A few weeks ago, I explained why I thought biohacking was one of the most important new trends in technology. If I didn’t convince you, Derek Jacoby’s review (below) of George Church’s new book, Regenesis, will. Church is no stranger to big ideas: big ideas on the scale of sending humans to Mars. (The moon? That’s so done.) And unlike most people with big ideas, Church has an uncanny track record at making his ideas reality. Biohacking has been not so quietly gaining momentum for several years now. If there’s one book that can turn this movement into a full-blown revolution, this is it. — Mike Loukides
George Church and Ed Regis pull off an exciting and speculative romp through the field of synthetic biology and where it could take us in the not too distant future. If anyone with less eminence than Church were to have written this book then half this review would need to be spent defending the realism of the possibilities, but with his track record if he suggests it’s a possibility then it’s worth thinking about.
The possibilities are mind-blowing — breeding organisms immune to all viruses, recreating extinct species, creating humans immune to cancer. We’re entering an age where the limits to our capabilities to re-make the world around us are limited only by our imaginations and our good judgement. Regenesis addresses this as well, for instance proposing mechanisms to create synthetic organisms that are incapable of interacting with natural ones.

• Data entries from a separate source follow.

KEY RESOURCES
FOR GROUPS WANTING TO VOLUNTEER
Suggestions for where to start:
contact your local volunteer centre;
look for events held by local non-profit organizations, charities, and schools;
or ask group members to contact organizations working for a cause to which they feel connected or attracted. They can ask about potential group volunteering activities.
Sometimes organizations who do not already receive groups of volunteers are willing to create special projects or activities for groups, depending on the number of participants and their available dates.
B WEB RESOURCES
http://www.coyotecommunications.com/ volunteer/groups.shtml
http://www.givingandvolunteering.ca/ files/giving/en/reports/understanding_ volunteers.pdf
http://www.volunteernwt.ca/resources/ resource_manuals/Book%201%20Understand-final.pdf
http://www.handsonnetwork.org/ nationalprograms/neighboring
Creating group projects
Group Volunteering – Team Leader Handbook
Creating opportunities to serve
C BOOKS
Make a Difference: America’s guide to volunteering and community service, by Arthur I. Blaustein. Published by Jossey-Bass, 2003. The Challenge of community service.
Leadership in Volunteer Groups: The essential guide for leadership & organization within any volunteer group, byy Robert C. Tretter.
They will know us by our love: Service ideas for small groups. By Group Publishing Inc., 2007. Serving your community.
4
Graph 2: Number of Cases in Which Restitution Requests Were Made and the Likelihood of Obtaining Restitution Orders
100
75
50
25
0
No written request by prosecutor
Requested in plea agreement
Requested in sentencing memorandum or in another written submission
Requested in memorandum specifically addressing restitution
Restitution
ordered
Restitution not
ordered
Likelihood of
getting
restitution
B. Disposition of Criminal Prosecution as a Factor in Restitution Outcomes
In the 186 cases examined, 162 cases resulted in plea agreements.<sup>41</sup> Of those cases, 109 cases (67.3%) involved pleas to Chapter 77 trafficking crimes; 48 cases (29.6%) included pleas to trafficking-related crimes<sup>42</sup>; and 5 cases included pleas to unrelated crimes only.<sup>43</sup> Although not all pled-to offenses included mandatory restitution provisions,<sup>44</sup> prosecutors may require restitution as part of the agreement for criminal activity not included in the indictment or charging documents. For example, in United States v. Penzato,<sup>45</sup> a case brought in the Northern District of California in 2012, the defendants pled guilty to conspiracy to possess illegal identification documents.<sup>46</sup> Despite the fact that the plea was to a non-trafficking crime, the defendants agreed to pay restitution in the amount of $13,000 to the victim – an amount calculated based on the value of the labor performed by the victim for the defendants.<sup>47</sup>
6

Although the book is aimed at a non-technical general audience, the science is explained in excellent detail and is well-referenced for further study.
As the book documents, we’re in the middle of an exponential increase in genomics capabilities that dwarfs even the pace of change in the computer industry. In such a rapidly changing field if you can imagine a plausible technical approach to a problem, no matter how difficult or cumbersome it may be, then soon it’s likely to become easy.

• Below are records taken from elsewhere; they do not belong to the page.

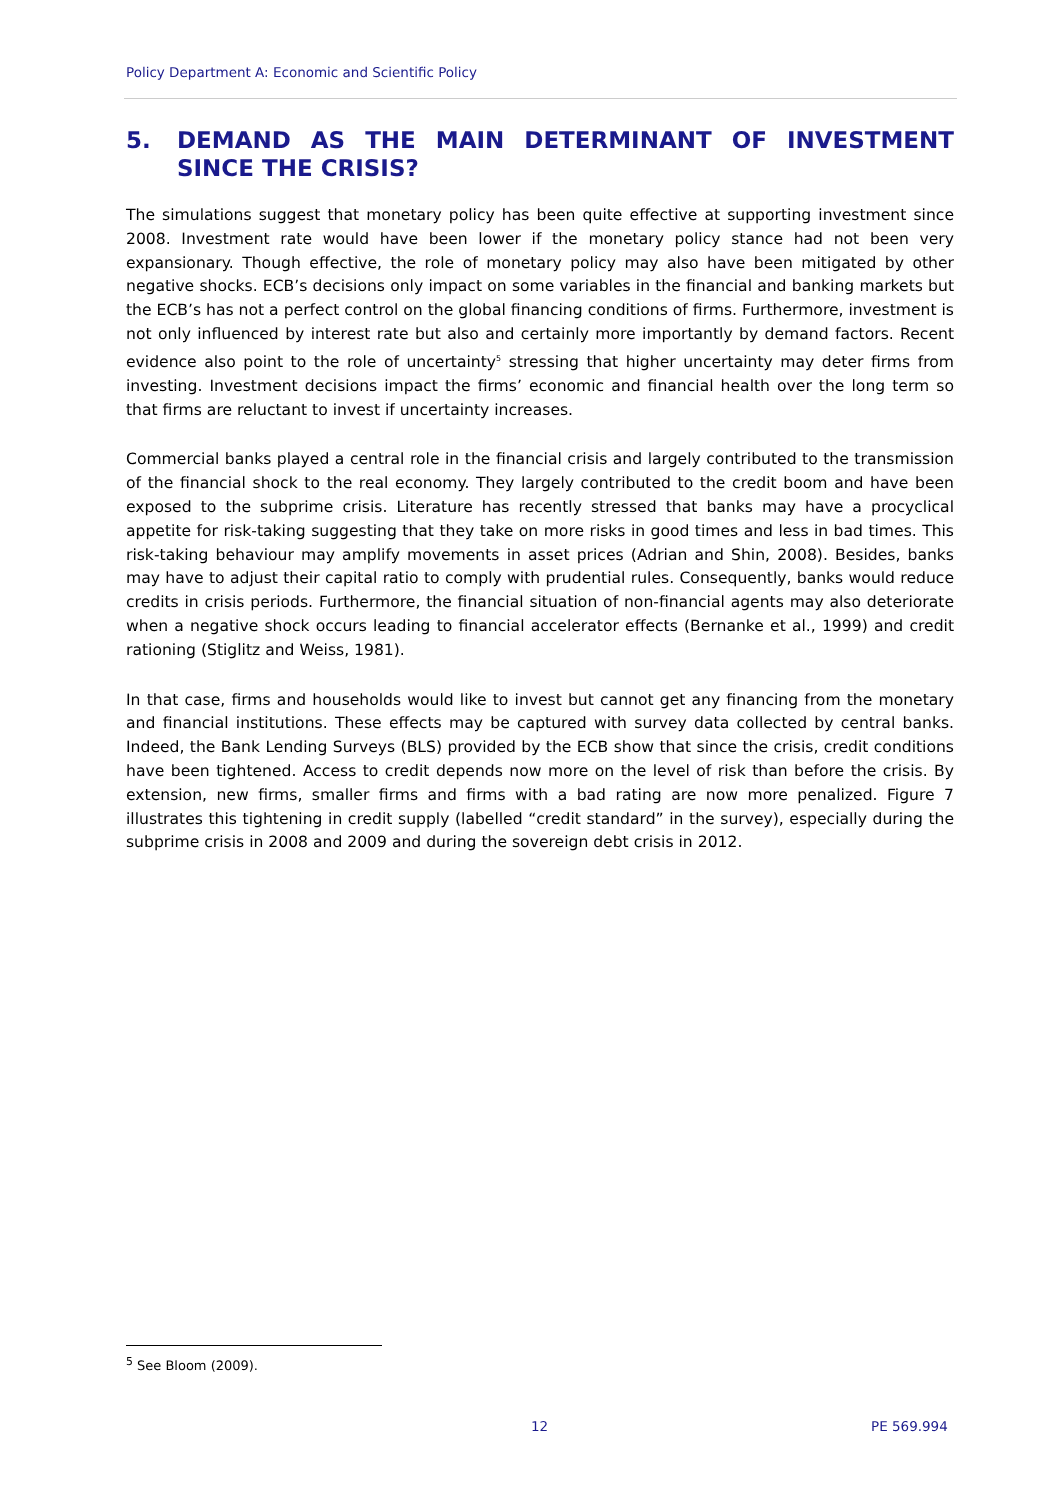Policy Department A: Economic and Scientific Policy
5. DEMAND AS THE MAIN DETERMINANT OF INVESTMENT SINCE THE CRISIS?
The simulations suggest that monetary policy has been quite effective at supporting investment since 2008. Investment rate would have been lower if the monetary policy stance had not been very expansionary. Though effective, the role of monetary policy may also have been mitigated by other negative shocks. ECB’s decisions only impact on some variables in the financial and banking markets but the ECB’s has not a perfect control on the global financing conditions of firms. Furthermore, investment is not only influenced by interest rate but also and certainly more importantly by demand factors. Recent evidence also point to the role of uncertainty<sup>5</sup> stressing that higher uncertainty may deter firms from investing. Investment decisions impact the firms’ economic and financial health over the long term so that firms are reluctant to invest if uncertainty increases.
Commercial banks played a central role in the financial crisis and largely contributed to the transmission of the financial shock to the real economy. They largely contributed to the credit boom and have been exposed to the subprime crisis. Literature has recently stressed that banks may have a procyclical appetite for risk-taking suggesting that they take on more risks in good times and less in bad times. This risk-taking behaviour may amplify movements in asset prices (Adrian and Shin, 2008). Besides, banks may have to adjust their capital ratio to comply with prudential rules. Consequently, banks would reduce credits in crisis periods. Furthermore, the financial situation of non-financial agents may also deteriorate when a negative shock occurs leading to financial accelerator effects (Bernanke et al., 1999) and credit rationing (Stiglitz and Weiss, 1981).
In that case, firms and households would like to invest but cannot get any financing from the monetary and financial institutions. These effects may be captured with survey data collected by central banks. Indeed, the Bank Lending Surveys (BLS) provided by the ECB show that since the crisis, credit conditions have been tightened. Access to credit depends now more on the level of risk than before the crisis. By extension, new firms, smaller firms and firms with a bad rating are now more penalized. Figure 7 illustrates this tightening in credit supply (labelled “credit standard” in the survey), especially during the subprime crisis in 2008 and 2009 and during the sovereign debt crisis in 2012.
<sup>5</sup> See Bloom (2009).
12 PE 569.994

To give an example of an idea long discussed in science fiction, the book addresses re-creating extinct species. Surprisingly, there is already a successful example of this having occurred! The Pyrenean ibex, or bucardo, is a type of mountain goat that went extinct in 1999. But before the last ibex died, researchers scraped a few tissue cells from the ear of the last surviving ibex. They were able to induce the skin cells to become stem cells, and then in a process called interspecies nuclear transfer cloning they were able to fuse those stem cells with de-nucleated donor goat eggs, implant the eggs into domestic goats, and successfully birth a living ibex. By extension, the book examines the implications of reviving the wooly mammoth, or even neanderthals.
Similar detailed examples and discussions take the reader through the potentials of synthetic biology to transform fuel production, food production, waste processing, medicine, and even engineering of the human genome to produce Homo evolutis. Church’s background is in directed evolution — he invented many of the most powerful techniques to rapidly evolve portions of a genome to possess specified characteristics. To hear the inventor of such a powerful technology explore the ramifications of it is a real treat. Society will be exploring the issues raised in this book for many years — how to take advantage of the ability to re-engineer life while protecting against the risks that such a powerful technology must bring.
Refreshingly, in Church’s view protecting against those risks need not exclude amateurs and citizen scientists. Regenesis proposes a licensing scheme, but much more akin to a driver’s license than a formidable hurdle, and suggests a model where a combination of engineering techniques and basic shared procedures is sufficient to protect against any reasonable threats to safety while still ensuring the widest possible access to the technology.
Regenesis provides an accessible and engaging introduction to the revolutionary potentials of synthetic biology and should be of interest to both experts and a general science audience.